━━━━━ Provided records ━━━━━
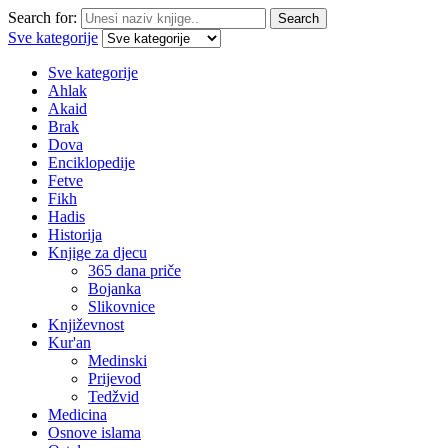
Search for:
Search
Sve kategorije
Sve kategorije
Ahlak
Akaid
Brak
Dova
Enciklopedije
Fetve
Fikh
Hadis
Historija
Knjige za djecu
365 dana priče
Bojanka
Slikovnice
Književnost
Kur'an
Medinski
Prijevod
Tedžvid
Medicina
Osnove islama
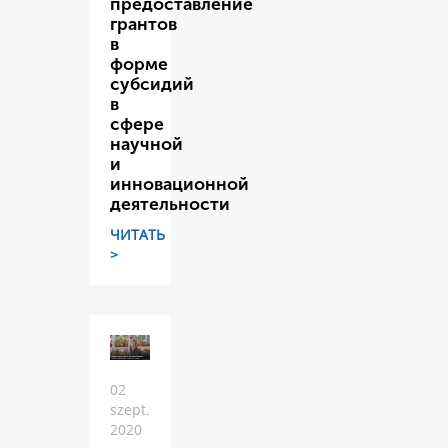
предоставление
грантов
в
форме
субсидий
в
сфере
научной
и
инновационной
деятельности
ЧИТАТЬ
>
02
szept.
2020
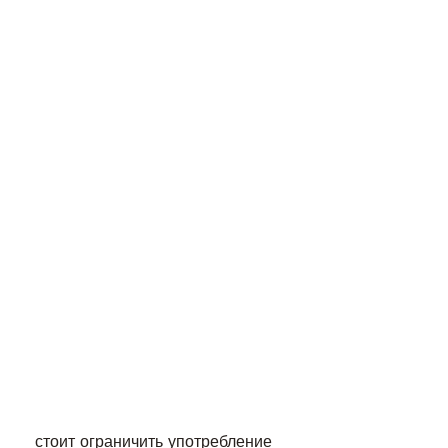
 стоит ограничить употребление 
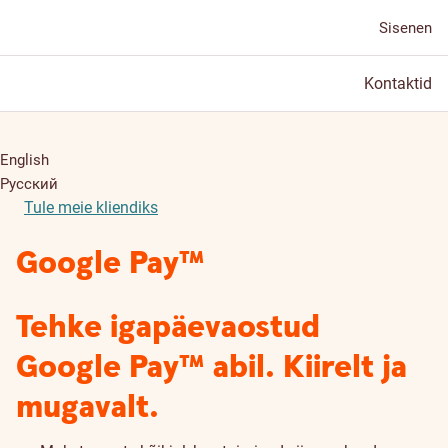
Sisenen
Kontaktid
English
Русский
Tule meie kliendiks
Google Pay™
Tehke igapäevaostud
Google Pay™ abil. Kiirelt ja
mugavalt.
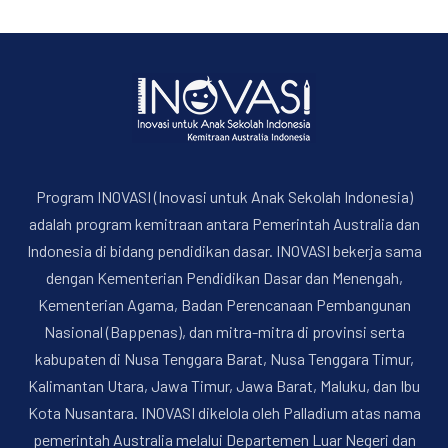
PREVIOUS
NE
Program INOVASI (Inovasi untuk Anak Sekolah Indonesia)
adalah program kemitraan antara Pemerintah Australia dan
Indonesia di bidang pendidikan dasar. INOVASI bekerja sama
dengan Kementerian Pendidikan Dasar dan Menengah,
Kementerian Agama, Badan Perencanaan Pembangunan
Nasional (Bappenas), dan mitra-mitra di provinsi serta
kabupaten di Nusa Tenggara Barat, Nusa Tenggara Timur,
Kalimantan Utara, Jawa Timur, Jawa Barat, Maluku, dan Ibu
Kota Nusantara. INOVASI dikelola oleh Palladium atas nama
pemerintah Australia melalui Departemen Luar Negeri dan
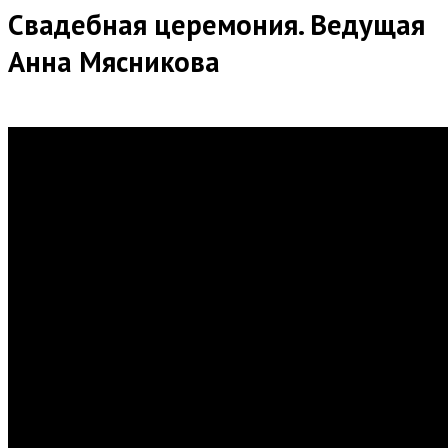
Свадебная церемония. Ведущая
Анна Мясникова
━━━━━
◆ Task to complete
An exact copy of all the records is required, with the pictures omitted.

◆ Answer area
Search for:
Search
Sve kategorije
Sve kategorije
Ahlak
Akaid
Brak
Dova
Enciklopedije
Fetve
Fikh
Hadis
Historija
Knjige za djecu
365 dana priče
Bojanka
Slikovnice
Književnost
Kur'an
Medinski
Prijevod
Tedžvid
Medicina
Osnove islama
предоставление
грантов
в
форме
субсидий
в
сфере
научной
и
инновационной
деятельности
ЧИТАТЬ
>
02
szept.
2020
 стоит ограничить употребление 
Sisenen
Kontaktid
English
Русский
Tule meie kliendiks
Google Pay™
Tehke igapäevaostud
Google Pay™ abil. Kiirelt ja
mugavalt.
PREVIOUS
NE
Program INOVASI (Inovasi untuk Anak Sekolah Indonesia)
adalah program kemitraan antara Pemerintah Australia dan
Indonesia di bidang pendidikan dasar. INOVASI bekerja sama
dengan Kementerian Pendidikan Dasar dan Menengah,
Kementerian Agama, Badan Perencanaan Pembangunan
Nasional (Bappenas), dan mitra-mitra di provinsi serta
kabupaten di Nusa Tenggara Barat, Nusa Tenggara Timur,
Kalimantan Utara, Jawa Timur, Jawa Barat, Maluku, dan Ibu
Kota Nusantara. INOVASI dikelola oleh Palladium atas nama
pemerintah Australia melalui Departemen Luar Negeri dan
Свадебная церемония. Ведущая
Анна Мясникова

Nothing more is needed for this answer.